[Document understanding data]
----------

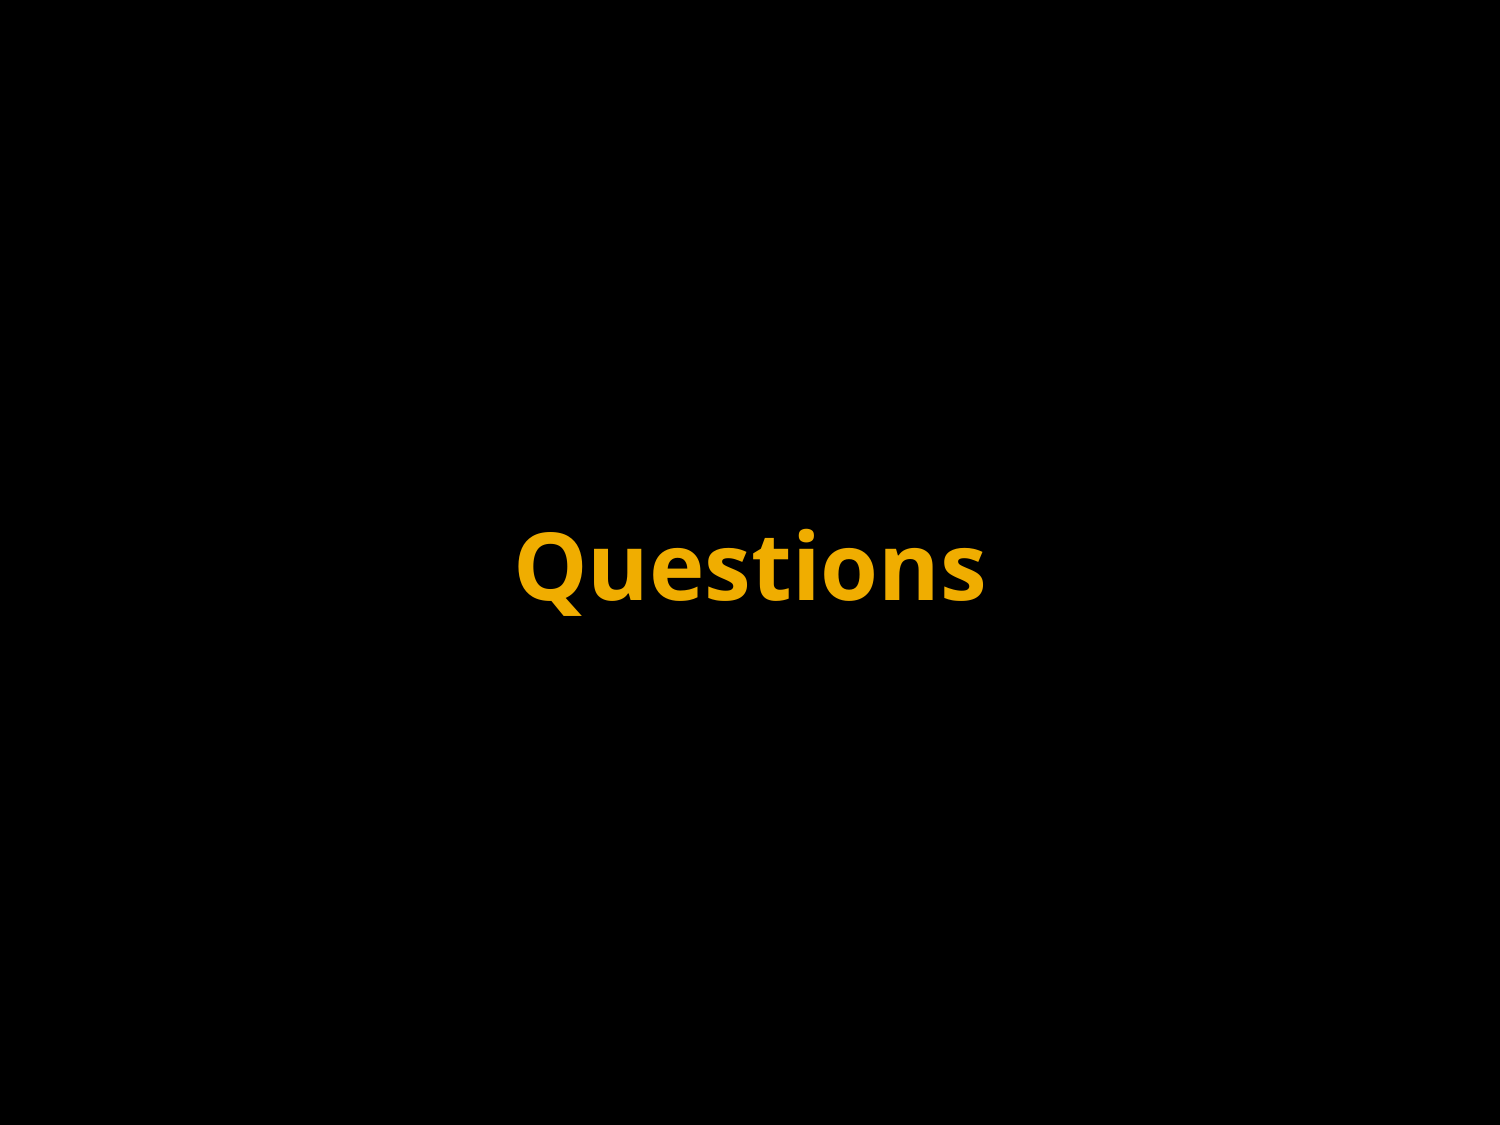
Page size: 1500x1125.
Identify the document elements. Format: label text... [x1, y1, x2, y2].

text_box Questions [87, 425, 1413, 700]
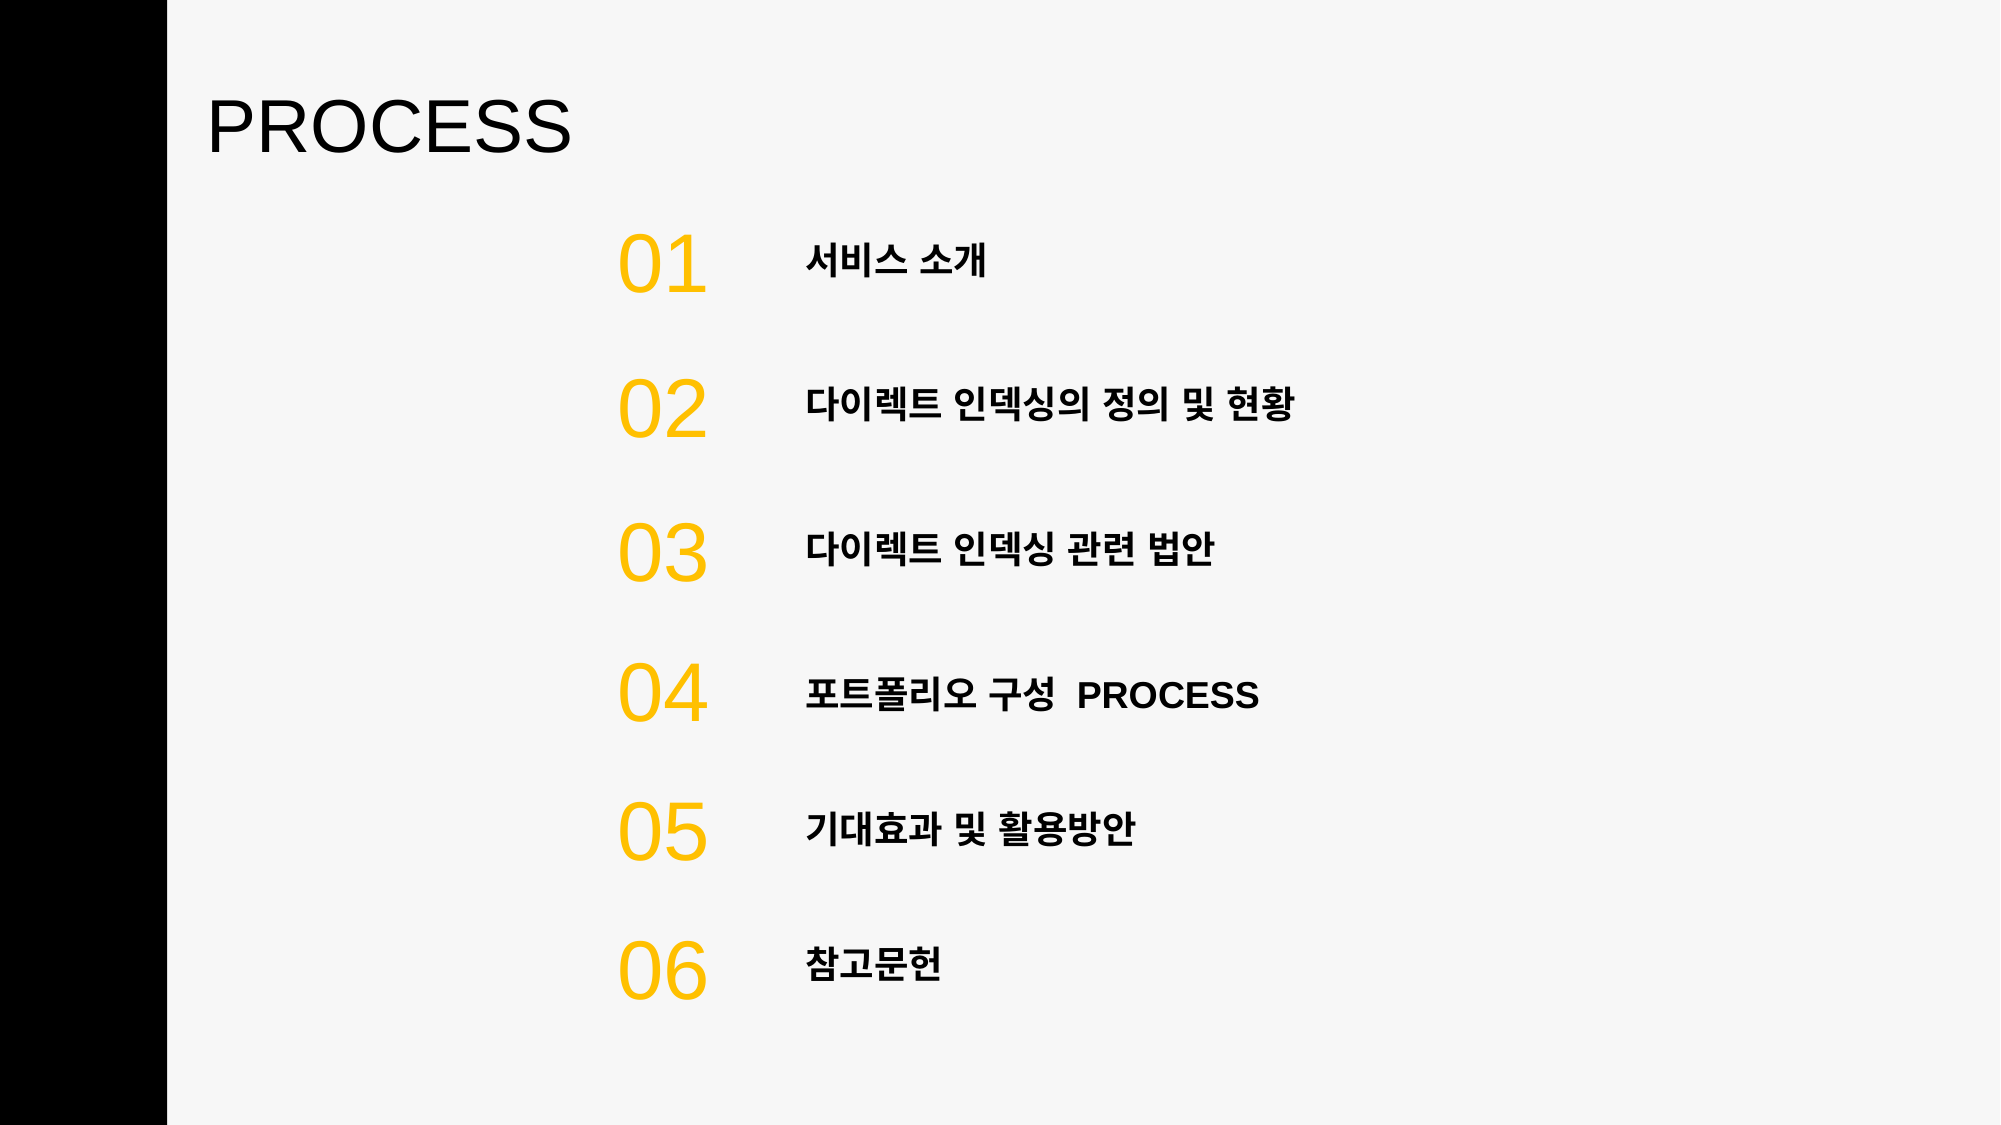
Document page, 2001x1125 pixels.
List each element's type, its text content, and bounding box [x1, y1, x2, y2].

----------

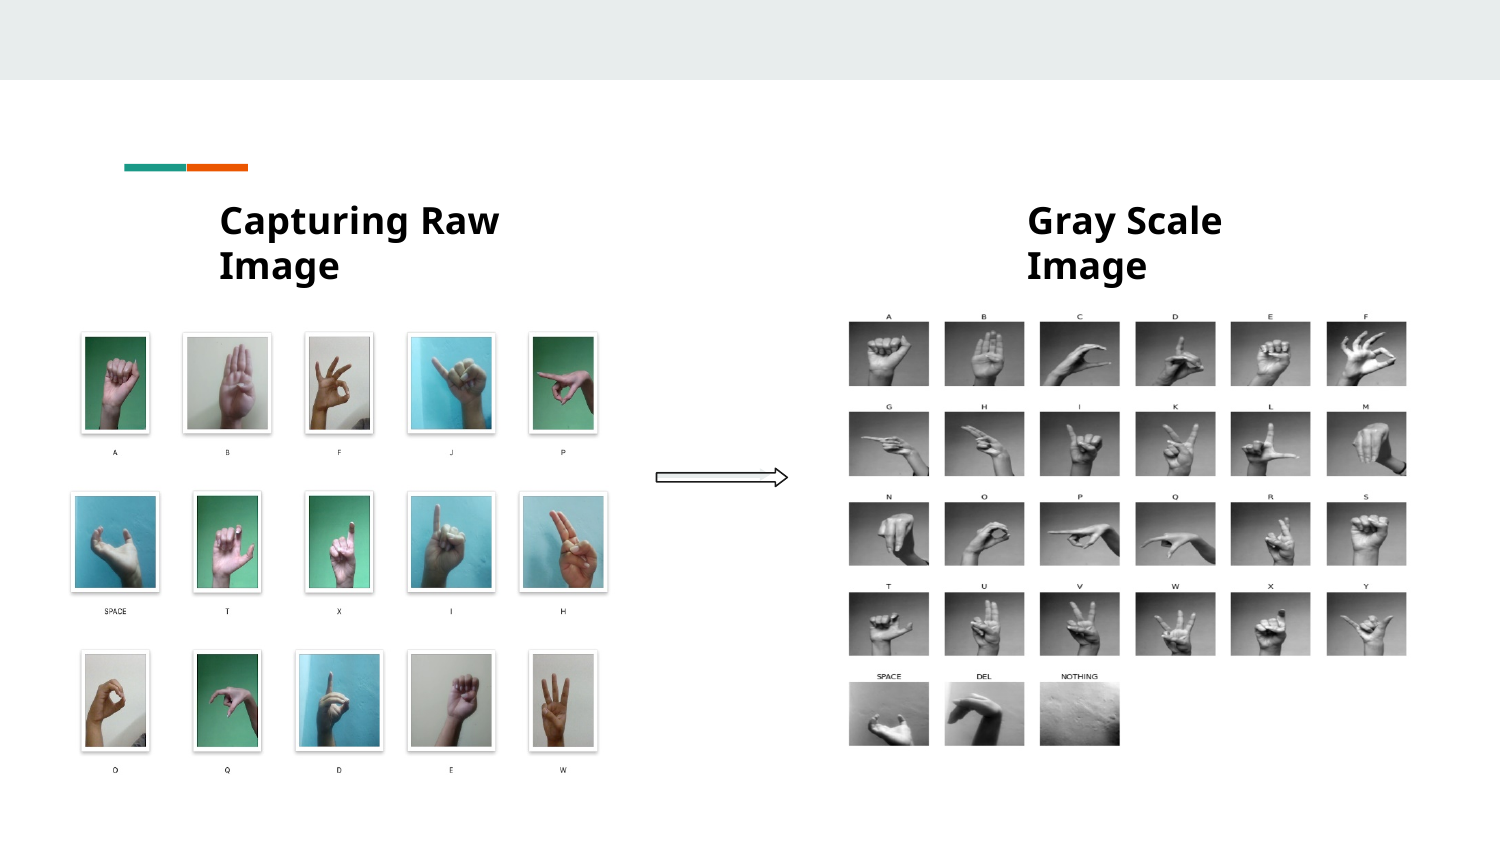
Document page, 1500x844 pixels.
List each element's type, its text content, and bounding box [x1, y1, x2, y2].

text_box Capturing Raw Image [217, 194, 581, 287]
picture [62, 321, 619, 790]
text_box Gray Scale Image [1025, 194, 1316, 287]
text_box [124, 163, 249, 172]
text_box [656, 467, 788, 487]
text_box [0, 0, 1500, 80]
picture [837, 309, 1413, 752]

----------

# Exercise goal:
Which lines above hold the string "pixels"? Copy each of them.

# Written solution:
Document page, 2001x1125 pixels.
Document page, 1500x844 pixels.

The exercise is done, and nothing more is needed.